Pengajuan ini dilakukan karena pihak kuasa hukum, Soesilo Ariwibowo keberatan dengan putusan hakim yang menilai Edhy telah melanggar Pasal 12 huruf a UU Tipikor. Menurutnya, eks politikus Partai Gerindra itu lebih cocok dinyatakan bersalah dengan Pasal 11 UU Tipikor.
Dalam 11 UU Tipikor disebutkan lama pidana penjara paling singkat 1 tahun dan maksimal 5 tahun. Sementara untuk denda yang dikenakan paling sedikit Rp50 juta dan paling banyak Rp250 juta.

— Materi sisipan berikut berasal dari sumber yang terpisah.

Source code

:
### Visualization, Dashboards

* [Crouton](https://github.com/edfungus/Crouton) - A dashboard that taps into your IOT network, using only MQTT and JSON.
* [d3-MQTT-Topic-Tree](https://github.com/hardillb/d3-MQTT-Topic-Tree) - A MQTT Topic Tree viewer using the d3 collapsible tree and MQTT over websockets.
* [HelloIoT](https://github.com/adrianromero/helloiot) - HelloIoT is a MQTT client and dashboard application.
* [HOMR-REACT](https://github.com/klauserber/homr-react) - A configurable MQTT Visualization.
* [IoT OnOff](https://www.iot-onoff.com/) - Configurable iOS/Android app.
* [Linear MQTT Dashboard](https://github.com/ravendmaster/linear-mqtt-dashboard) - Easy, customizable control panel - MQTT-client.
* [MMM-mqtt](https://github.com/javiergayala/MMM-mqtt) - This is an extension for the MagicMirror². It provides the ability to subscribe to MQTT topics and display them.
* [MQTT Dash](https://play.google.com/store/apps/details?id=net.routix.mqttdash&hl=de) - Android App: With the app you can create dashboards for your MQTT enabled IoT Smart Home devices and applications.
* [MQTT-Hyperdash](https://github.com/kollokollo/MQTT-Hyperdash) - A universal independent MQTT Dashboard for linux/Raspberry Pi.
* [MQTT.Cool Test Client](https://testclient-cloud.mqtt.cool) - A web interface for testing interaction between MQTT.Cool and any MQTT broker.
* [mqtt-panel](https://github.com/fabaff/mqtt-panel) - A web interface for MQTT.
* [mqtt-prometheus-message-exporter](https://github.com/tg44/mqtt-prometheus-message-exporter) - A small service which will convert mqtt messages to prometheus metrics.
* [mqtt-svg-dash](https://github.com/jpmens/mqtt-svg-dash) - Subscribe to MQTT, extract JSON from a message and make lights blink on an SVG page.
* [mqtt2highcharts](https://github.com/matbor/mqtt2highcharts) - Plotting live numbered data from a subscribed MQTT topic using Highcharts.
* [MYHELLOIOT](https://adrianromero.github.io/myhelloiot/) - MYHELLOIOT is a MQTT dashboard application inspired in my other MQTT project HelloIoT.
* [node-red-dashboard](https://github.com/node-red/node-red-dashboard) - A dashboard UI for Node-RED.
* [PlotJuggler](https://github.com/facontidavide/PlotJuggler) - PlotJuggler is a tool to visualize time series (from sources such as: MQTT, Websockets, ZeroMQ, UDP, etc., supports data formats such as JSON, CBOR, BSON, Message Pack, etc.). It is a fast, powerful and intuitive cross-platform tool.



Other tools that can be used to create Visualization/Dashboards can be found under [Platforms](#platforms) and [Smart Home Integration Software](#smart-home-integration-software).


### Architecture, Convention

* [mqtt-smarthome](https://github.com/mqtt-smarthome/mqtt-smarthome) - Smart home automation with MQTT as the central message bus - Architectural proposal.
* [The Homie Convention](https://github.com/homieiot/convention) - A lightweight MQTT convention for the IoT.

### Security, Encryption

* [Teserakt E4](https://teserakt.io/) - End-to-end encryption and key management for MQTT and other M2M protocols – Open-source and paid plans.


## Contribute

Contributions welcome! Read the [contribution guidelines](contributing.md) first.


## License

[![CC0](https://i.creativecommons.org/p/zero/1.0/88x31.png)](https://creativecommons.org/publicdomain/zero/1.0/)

Pada pasal tersebut dijelaskan penerimaan hadiah atau janji diberikan karena kekuasaan atau kewenangan yang berhubungan dengan jabatannya, atau yang menurut pikiran orang yang memberikan hadiah atau janji tersebut ada hubungan dengan jabatannya.
Hal ini berbeda dengan Pasal 12 yang menyebut penerimaan dilakukan untuk menggerakkan agar melakukan atau tidak melakukan sesuatu dalam jabatannya yang bertentangan dengan kewajibannya.